Darvon® is one of the top 10 most abused prescription drugs, according to the federal Drug Enforcement Agency. A mild narcotic painkiller, Darvon® and other prescriptions containing propoxyphene are in danger of being taken off the market. They are addictive and usually not any more effective at relieving pain than aspirin. Propoxyphene is derived from opium and is categorized in the same family of drugs as morphine, heroin, OxyContin, and Fentanyl.

Some drug users abuse propoxyphene only to tide themselves over when they cannot obtain their preferred drug, usually heroin. However, many people grow dependent on Darvon® and other products containing propoxyphene after their doctors prescribe them for pain relief, diarrhea, or restless leg syndrome. A doctor typically prescribes 65 ml of propoxyphene per day. A person who has built up a tolerance to propoxyphene can typically take 250 to 400 ml per day, putting his or her health at risk.
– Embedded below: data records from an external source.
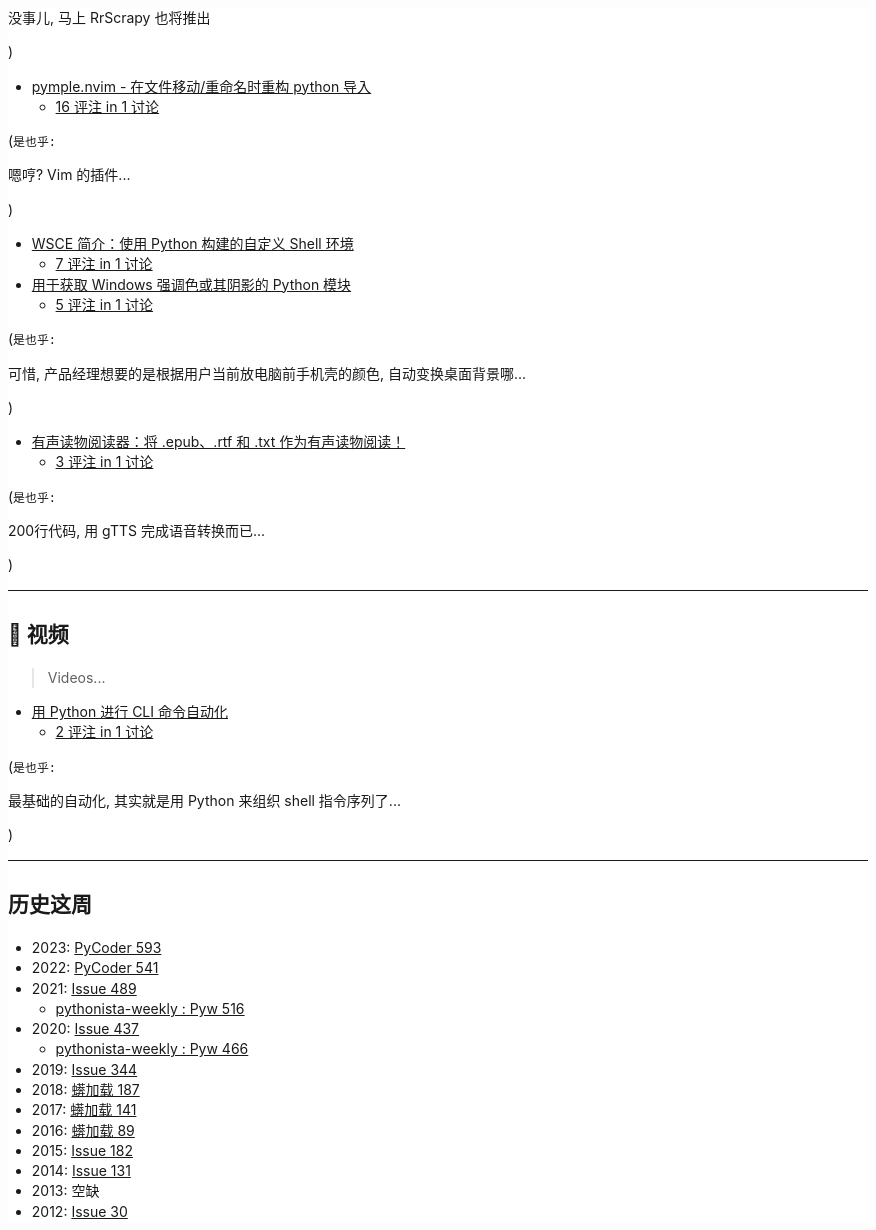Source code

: 没事儿, 马上 RrScrapy 也将推出

)


- [pymple\.nvim \- 在文件移动/重命名时重构 python 导入](https://github.com/alexpasmantier/pymple.nvim)
    - [16 评注 in 1 讨论](https://discu.eu/q/https://github.com/alexpasmantier/pymple.nvim)

(`是也乎:`

嗯哼?  Vim 的插件...

)

- [WSCE 简介：使用 Python 构建的自定义 Shell 环境](https://github.com/WindowsShellCustomEnviroment/WSCE)
    - [7 评注 in 1 讨论](https://discu.eu/q/https://github.com/WindowsShellCustomEnviroment/WSCE)
- [用于获取 Windows 强调色或其阴影的 Python 模块](https://github.com/Valer100/winaccent)
    - [5 评注 in 1 讨论](https://discu.eu/q/https://github.com/Valer100/winaccent)

(`是也乎:`

可惜, 产品经理想要的是根据用户当前放电脑前手机壳的颜色, 
自动变换桌面背景哪...

)


- [有声读物阅读器：将 \.epub、\.rtf 和 \.txt 作为有声读物阅读！](https://github.com/RNRetailer/audio-book-reader)
    - [3 评注 in 1 讨论](https://discu.eu/q/https://github.com/RNRetailer/audio-book-reader)

(`是也乎:`

200行代码, 用 gTTS 完成语音转换而已...

)


-----------------------------------------
## 🐍 视频
> Videos...



- [用 Python 进行 CLI 命令自动化](https://youtu.be/lb7_Mpm5sXk)
    - [2 评注 in 1 讨论](https://discu.eu/q/https://youtu.be/lb7_Mpm5sXk)


(`是也乎:`

最基础的自动化,
其实就是用 Python 来组织 shell 指令序列了...

)


-----------------------------------------
## 历史这周


- 2023: [PyCoder 593](https://weekly.pychina.org/issue/issue-593.html)
- 2022: [PyCoder 541](https://weekly.pychina.org/issue/issue-541.html)
- 2021: [Issue 489](https://weekly.pychina.org/issue/issue-489.html)
    + [pythonista-weekly : Pyw 516](https://weekly.pychina.org/python-weekly/pyw-516.html)
- 2020: [Issue 437](https://weekly.pychina.org/issue/issue-437.html)
    + [pythonista-weekly : Pyw 466](https://weekly.pychina.org/python-weekly/pyw-466.html)
- 2019: [Issue 344](https://weekly.pychina.org/issue/issue-344.html)
- 2018: [蠎加载 187](https://weekly.pychina.org/importpython/importpython-187.html)
- 2017: [蠎加载 141](https://weekly.pychina.org/importpython/importpython-141.html)
- 2016: [蠎加载 89](https://weekly.pychina.org/importpython/importpython-89.html)
- 2015: [Issue 182](https://weekly.pychina.org/issue/issue-182.html)
- 2014: [Issue 131](https://weekly.pychina.org/issue/issue-131.html)
- 2013: 空缺
- 2012: [Issue 30](https://weekly.pychina.org/issue/issue-30.html)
When people try to quit taking propoxyphene on their own, they usually experience withdrawal symptoms similar to those produced by other opiates. These symptoms are like a terrible case of flu – muscle aches, headaches, sweats, chills, and so on, plus terrible anxiety and insomnia. Besides the actual physical symptoms, propoxyphene dependency also produces accompanying psychological problems. Anxiety, depression, and drug cravings usually surface once you stop taking opiates.

Discuss treatment options with a trained counselor right now. Some people prefer to replace propoxyphene with another drug such as methadone so that they do not have to go through painful physical withdrawal. Others prefer to go through physical withdrawal in a residential treatment center. How long this takes and how severe your symptoms are will depend on individual factors such as how long and how much propoxyphene you have been using, as well as your sex, age, weight, and general health.

Once you are physically free from propoxyphene, you will still have to deal with any underlying psychological issues. Why did you become dependent on drugs in the first place? If you have an underlying psychological problem, such as bipolar disorder or clinical depression, you can deal with that in therapy with a professional counselor. You will also need to learn how to avoid using drugs again by finding healthy outlets for stress. These may include sports, art, music, or relaxation techniques. You need to know how to handle situations, places, and people that may trigger a relapse into drug abuse.

When you are in a residential treatment center, you attend classes and counseling sessions on a more or less full-time basis. If you choose an outpatient program, you can live at home and attend classes and counseling after work or school. It can often take a year or more to stop craving your old drug, and many people have several relapses before they are completely and permanently drug-free.

If you are the custodial parent of a minor child dependent on Darvon® or any other prescription drug, you have the right to check your child into a treatment center without his or her consent. Even unwilling teenagers can achieve excellent outcomes at therapeutic boarding schools or wilderness programs.